Susan Middaugh’s entry into the Baltimore Playwrights Festival, Black Widows is about two elderly women who make a living stealing money, credit cards, jewelry, and any other personal belongings they deem valuable out of people’s hotel rooms. As they’re divvying up the proceeds from one job, the two watch as a homeless man is hit by a car while panhandling. Vera (Ann Mainolfi) suggests that they could make a lot more benefiting from a life insurance policy than they make doing the hotel jobs. Gwen (Babs Dentz) initially dismisses the idea, but Vera can be quite convincing.
Vera is actually a very-well off Russian immigrant who made bank off of her late husband, yet she is always after more. Not-so-well-off Gwen is very envious of Vera’s wealth, a fact Vera uses to her advantage. She enlists Gwen to start working at a local soup kitchen to meet potential candidates for their life insurance scam. Their criteria
includes mild health problems but nothing serious enough that he wouldn’t get coverage; no family, to ensure that there will be no one else trying to benefit from the policy; and he has to, of course, be homeless.
Once they’ve found their guy, John (Glenn Vitale), a homeless alcoholic with a bum leg from the Vietnam War, they pitch the idea to him. Vera, acting as a wealthy and recently Christian woman who wants to do something to help the homeless, will provide him with a tiny apartment to live in rent-free to get him off the streets. The only stipulation is that he must keep the place clean and he must sign an insurance policy, naming the two as beneficiaries.
Given a place to live, however, John starts to turn his life around--much to Vera and Gwen's chagrin--within the two years the policy must be held before it can be cashed in. He sobers up, is starting a new job, and is scheduled to get his leg fixed through the V.A. when Vera starts becoming impatient that he has not passed yet. She ends up taking matters into her own hands. When a detective (Mike Ware) starts sniffing around, the bonds of dysfunctional friendship are tested.
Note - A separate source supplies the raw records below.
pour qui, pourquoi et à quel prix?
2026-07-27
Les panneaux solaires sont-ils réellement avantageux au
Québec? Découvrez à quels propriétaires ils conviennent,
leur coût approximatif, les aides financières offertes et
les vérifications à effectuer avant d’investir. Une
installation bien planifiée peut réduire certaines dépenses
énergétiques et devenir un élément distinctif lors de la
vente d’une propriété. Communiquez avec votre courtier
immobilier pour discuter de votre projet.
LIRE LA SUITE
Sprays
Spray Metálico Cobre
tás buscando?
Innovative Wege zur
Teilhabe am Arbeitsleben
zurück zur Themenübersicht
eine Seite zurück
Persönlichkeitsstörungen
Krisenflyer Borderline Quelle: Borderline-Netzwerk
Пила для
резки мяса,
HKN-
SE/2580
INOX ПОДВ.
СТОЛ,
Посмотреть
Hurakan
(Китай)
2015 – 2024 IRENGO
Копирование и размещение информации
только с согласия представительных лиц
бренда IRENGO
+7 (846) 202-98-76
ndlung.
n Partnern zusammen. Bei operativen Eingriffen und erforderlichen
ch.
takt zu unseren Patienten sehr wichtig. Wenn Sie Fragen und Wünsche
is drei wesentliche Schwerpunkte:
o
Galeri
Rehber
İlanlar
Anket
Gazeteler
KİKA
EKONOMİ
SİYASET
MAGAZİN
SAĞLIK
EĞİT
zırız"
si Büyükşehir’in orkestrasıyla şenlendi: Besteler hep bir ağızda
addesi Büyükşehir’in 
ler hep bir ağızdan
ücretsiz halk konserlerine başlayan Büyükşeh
Vera and Gwen’s bickering provides much of the funny in this dark comedy—they shoot barbs back and forth in a thick Russian accent and even thicker New York accent. Middaugh’s script does a nice job playing off the women’s advancing years. When Gwen is being interrogated by Detective Goodman she insists she is a good woman. “Didn’t you giggle me?” she yells at him. “You know, on the
internet.”
Goodman provides a more serious and compassionate role in the story--he works on skid row in order to help the homeless. And Vitale’s character, John, has a way of making you feel sympathetic toward him even in the beginning when he’s just a drunken bum with a bad attitude. Both Mainolfi and Dentz struggled, at times, to get through the over two-hour long play, but they made their line stumbles seem conversational.
The play has been rewritten and revised numerous times since Middaugh got the idea for it back in 2005 from a similar incident reported in The Baltimore Sun
. The current production is a good evening out if you’re looking for a few dark laughs in a low-key environment.